A decisão foi confirmada pelo Ministério do Interior do Reino Unido, que acusou os três países de usar burocracia excessiva para atrasar ou impedir deportações de “imigrantes ilegais e criminosos estrangeiros”. No entanto, só Angola e Namíbia demonstraram disposição efetiva para colaborar, evitando assim sanções mais duras.

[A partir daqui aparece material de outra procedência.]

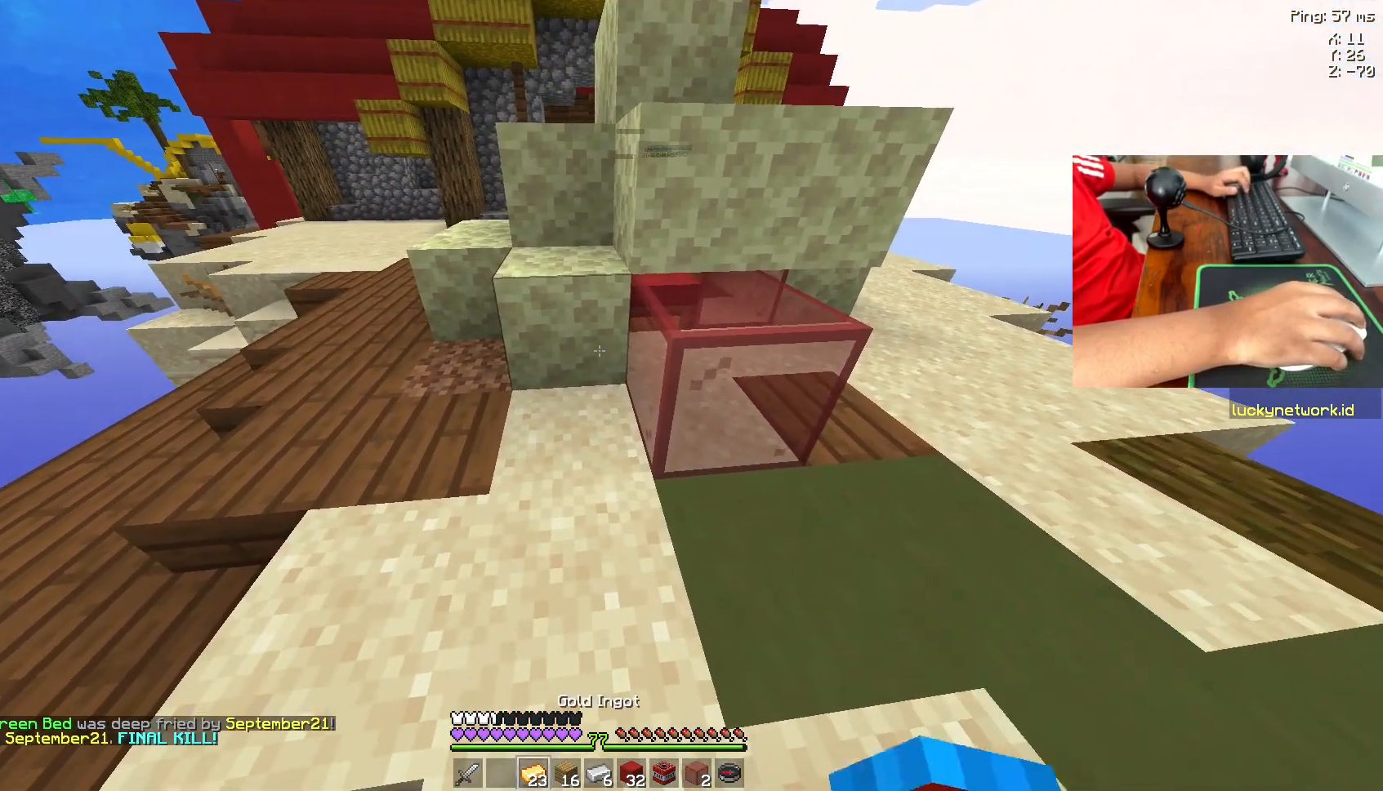
{"keys": [], "mouse": [], "events": []}
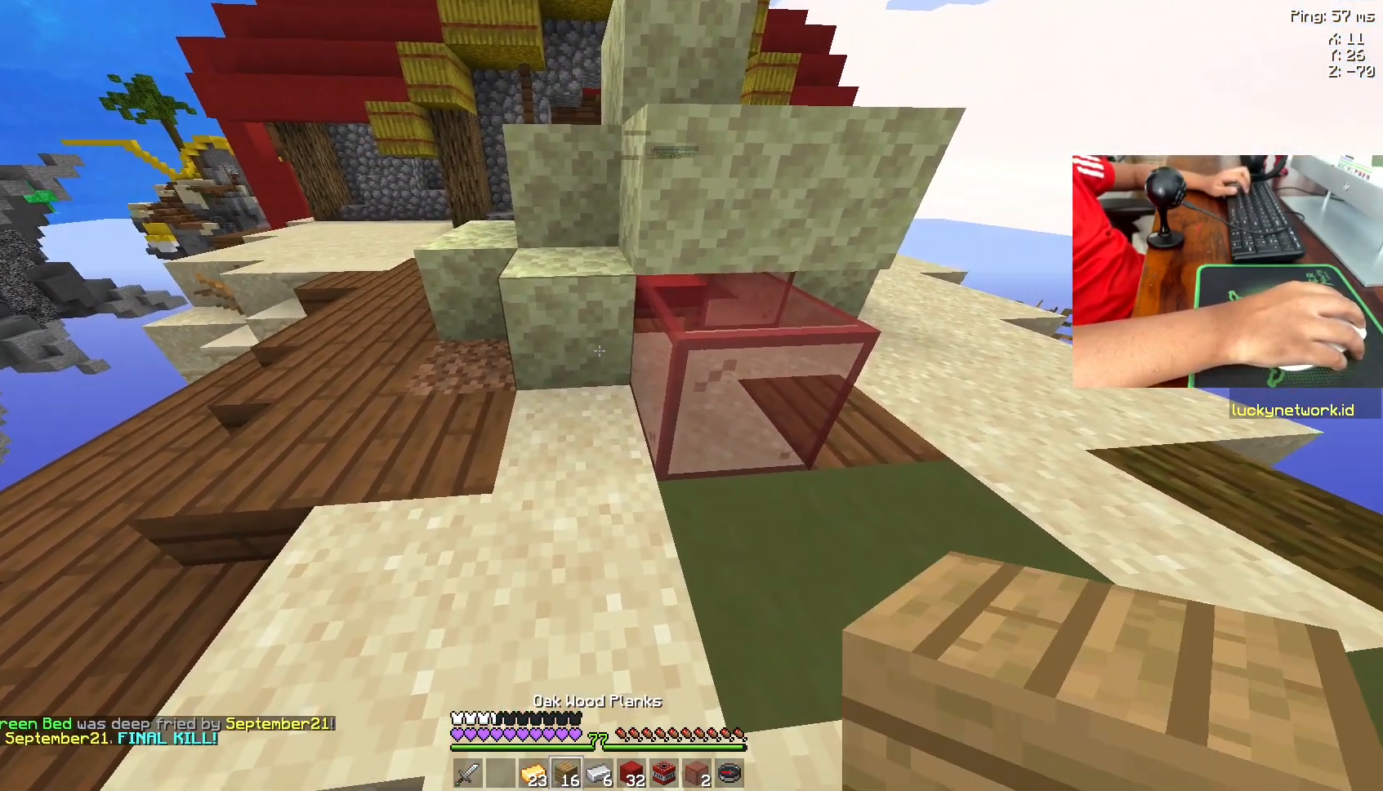
{"keys": ["d"], "mouse": ["right"], "events": [[83, "mouse_right", "down"], [117, "d", "down"], [117, "mouse_right", "up"], [217, "mouse_right", "down"], [217, "space", "down"], [317, "mouse_right", "up"], [433, "mouse_right", "down"], [433, "space", "up"]]}
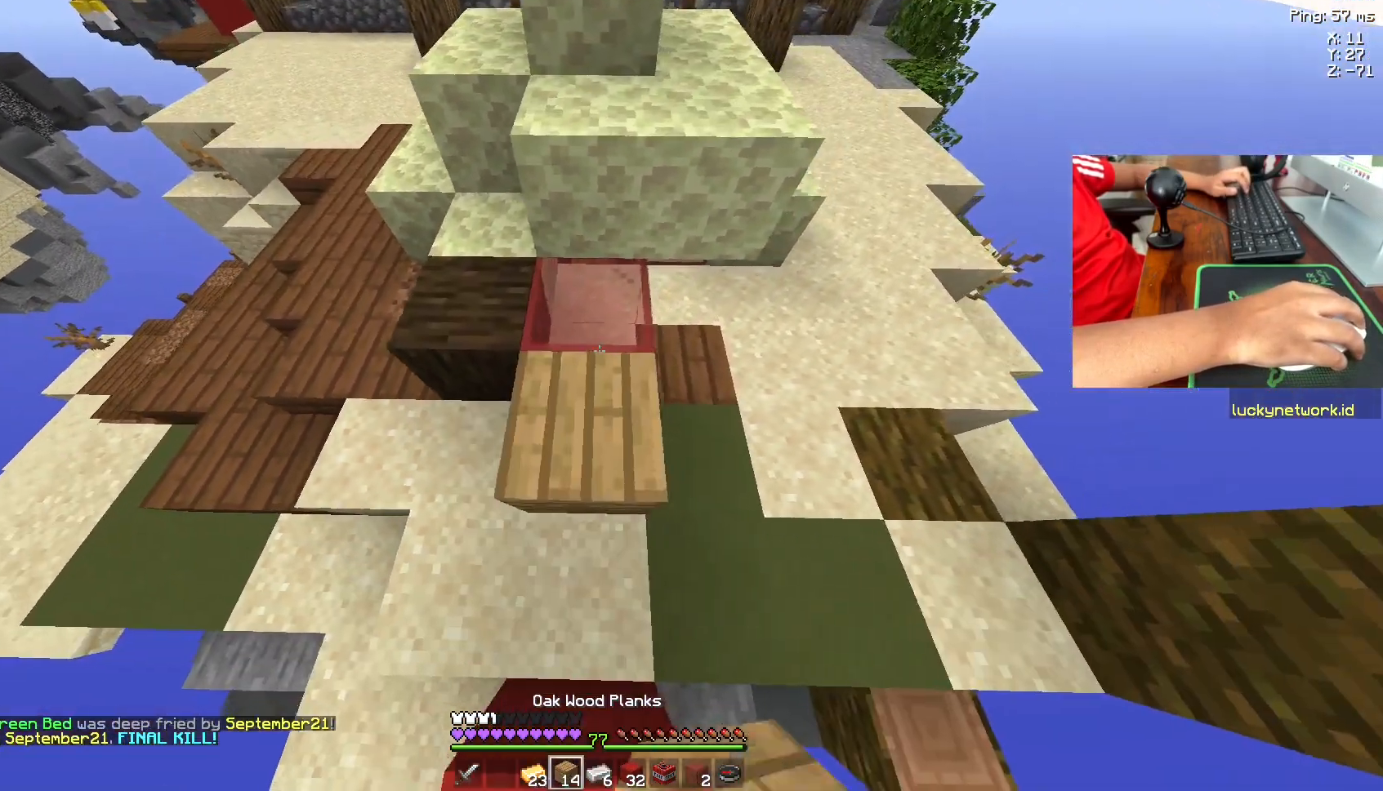
{"keys": [], "mouse": ["right"], "events": [[17, "mouse_right", "up"], [83, "mouse_right", "down"], [183, "w", "down"], [233, "d", "up"], [233, "mouse_right", "up"], [333, "w", "up"], [433, "mouse_right", "down"]]}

“Agradeço a Angola e à Namíbia e congratulo-me com a sua cooperação. Agora é a altura de a República Democrática do Congo fazer o que está certo. Levem os vossos cidadãos de volta ou percam o privilégio de entrar no nosso país”, afirmou a secretária do Interior, Shabana Mahmood, em declaração à BBC.
Segundo o Governo britânico, caso a RDCongo persista na recusa de receber seus nacionais em situação irregular, poderá enfrentar medidas ainda mais severas, incluindo a proibição total de emissão de vistos para qualquer cidadão congolês.
O acordo firmado com Angola e Namíbia é visto como o “primeiro sucesso” das reformas ao sistema de asilo aprovadas em novembro de 2025. Entre as novas medidas, destacam-se o caráter temporário do estatuto de refugiado, o fim do apoio habitacional garantido a requerentes de asilo e a criação de “rotas seguras e legais” com limite máximo de entrada no país.
Ainda de acordo com o Ministério do Interior, os novos entendimentos poderão resultar na deportação de milhares de imigrantes nos próximos meses. Além disso, Londres reiterou que não hesitará em aplicar o chamado “travão de emergência” a vistos de outros países que se recusem a colaborar com as políticas de regresso.